Kronkvist K, Lövgren U, Edholm L E, Johansson G
Department of Analytical Chemistry, University of Lund, Sweden.
J Pharm Biomed Anal. 1993 Jun;11(6):459-67. doi: 10.1016/0731-7085(93)80158-w.
A competitive ELISA with electrochemical detection in a flow injection system (FIA) has been developed for determinations of the steroid drug budesonide in biological samples. Plasma samples were cleaned from interfering and cross-reacting compounds by two pretreatment steps consisting of a solid-phase extraction and a liquid chromatography fractionation. The enzyme label was alkaline phosphatase, which was used with p-aminophenyl phosphate (PAPP) as a substrate. The product, p-aminophenol, was detected electrochemically at a glassy carbon electrode at 250 mV (vs Ag/AgCl). The limited stability of both the substrate and the product influenced the performance of the method and had to be taken into account in the procedure by a normalization with time. Budesonide could be quantified in plasma samples down to 10 pM. The major sensitivity-limiting factor was the amperometric background response, probably due to spontaneous hydrolysis of PAPP to p-aminophenol.
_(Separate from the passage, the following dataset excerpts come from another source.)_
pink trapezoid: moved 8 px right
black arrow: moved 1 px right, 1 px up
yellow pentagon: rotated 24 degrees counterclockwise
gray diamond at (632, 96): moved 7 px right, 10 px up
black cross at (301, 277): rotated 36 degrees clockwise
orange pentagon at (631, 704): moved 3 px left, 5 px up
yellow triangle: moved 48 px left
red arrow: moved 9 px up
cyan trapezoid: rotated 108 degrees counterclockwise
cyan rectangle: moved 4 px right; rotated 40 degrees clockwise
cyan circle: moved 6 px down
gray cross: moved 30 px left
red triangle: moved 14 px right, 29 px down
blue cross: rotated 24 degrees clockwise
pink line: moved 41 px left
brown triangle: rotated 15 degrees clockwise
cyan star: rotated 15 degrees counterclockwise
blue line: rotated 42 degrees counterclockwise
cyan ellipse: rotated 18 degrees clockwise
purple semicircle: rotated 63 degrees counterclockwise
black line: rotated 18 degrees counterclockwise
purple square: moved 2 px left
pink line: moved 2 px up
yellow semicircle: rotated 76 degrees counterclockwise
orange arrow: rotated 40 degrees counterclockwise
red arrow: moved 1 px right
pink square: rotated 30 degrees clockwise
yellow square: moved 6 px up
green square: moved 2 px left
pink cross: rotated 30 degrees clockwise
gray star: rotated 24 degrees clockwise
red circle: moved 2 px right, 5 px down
已开发出一种在流动注射系统(FIA)中进行电化学检测的竞争性酶联免疫吸附测定法(ELISA),用于测定生物样品中的甾体药物布地奈德。血浆样品通过固相萃取和液相色谱分级分离这两个预处理步骤,去除干扰和交叉反应的化合物。酶标记物是碱性磷酸酶,它与对氨基苯磷酸(PAPP)作为底物一起使用。产物对氨基酚在玻碳电极上于250 mV(相对于Ag/AgCl)进行电化学检测。底物和产物的有限稳定性影响了该方法的性能,因此在程序中必须通过时间归一化来加以考虑。布地奈德在血浆样品中的定量下限可达10 pM。主要的灵敏度限制因素是安培背景响应,这可能是由于PAPP自发水解成对氨基酚所致。